[[ Extracted data open ]]

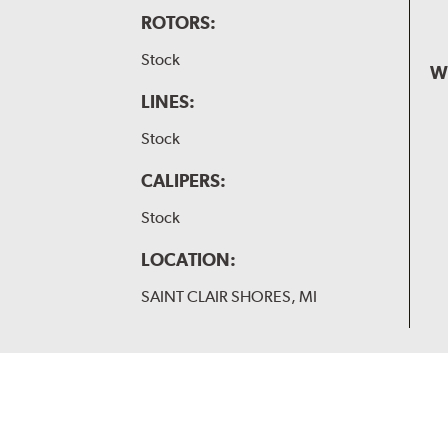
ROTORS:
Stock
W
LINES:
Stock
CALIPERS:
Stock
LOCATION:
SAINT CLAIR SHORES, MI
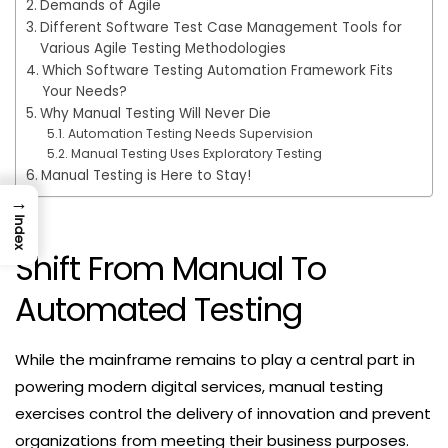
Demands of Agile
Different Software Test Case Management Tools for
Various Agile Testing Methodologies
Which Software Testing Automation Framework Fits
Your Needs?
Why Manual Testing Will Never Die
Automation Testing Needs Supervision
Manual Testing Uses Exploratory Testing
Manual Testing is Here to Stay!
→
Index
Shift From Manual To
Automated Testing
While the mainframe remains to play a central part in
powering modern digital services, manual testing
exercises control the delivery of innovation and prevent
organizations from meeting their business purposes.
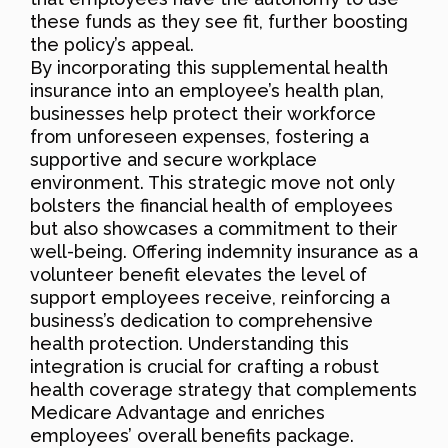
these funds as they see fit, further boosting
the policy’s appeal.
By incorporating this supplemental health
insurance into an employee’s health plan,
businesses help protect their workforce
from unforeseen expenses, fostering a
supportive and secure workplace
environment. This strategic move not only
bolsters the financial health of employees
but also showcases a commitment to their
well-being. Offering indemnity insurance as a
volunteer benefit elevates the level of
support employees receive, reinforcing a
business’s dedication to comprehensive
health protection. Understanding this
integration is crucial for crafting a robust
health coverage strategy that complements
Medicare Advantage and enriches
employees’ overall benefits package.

[[ Extracted data closed ]]

Problem »
Copy out every line of the data where the word "insurance" occurs.

Exercise result »
insurance into an employee’s health plan,
well-being. Offering indemnity insurance as a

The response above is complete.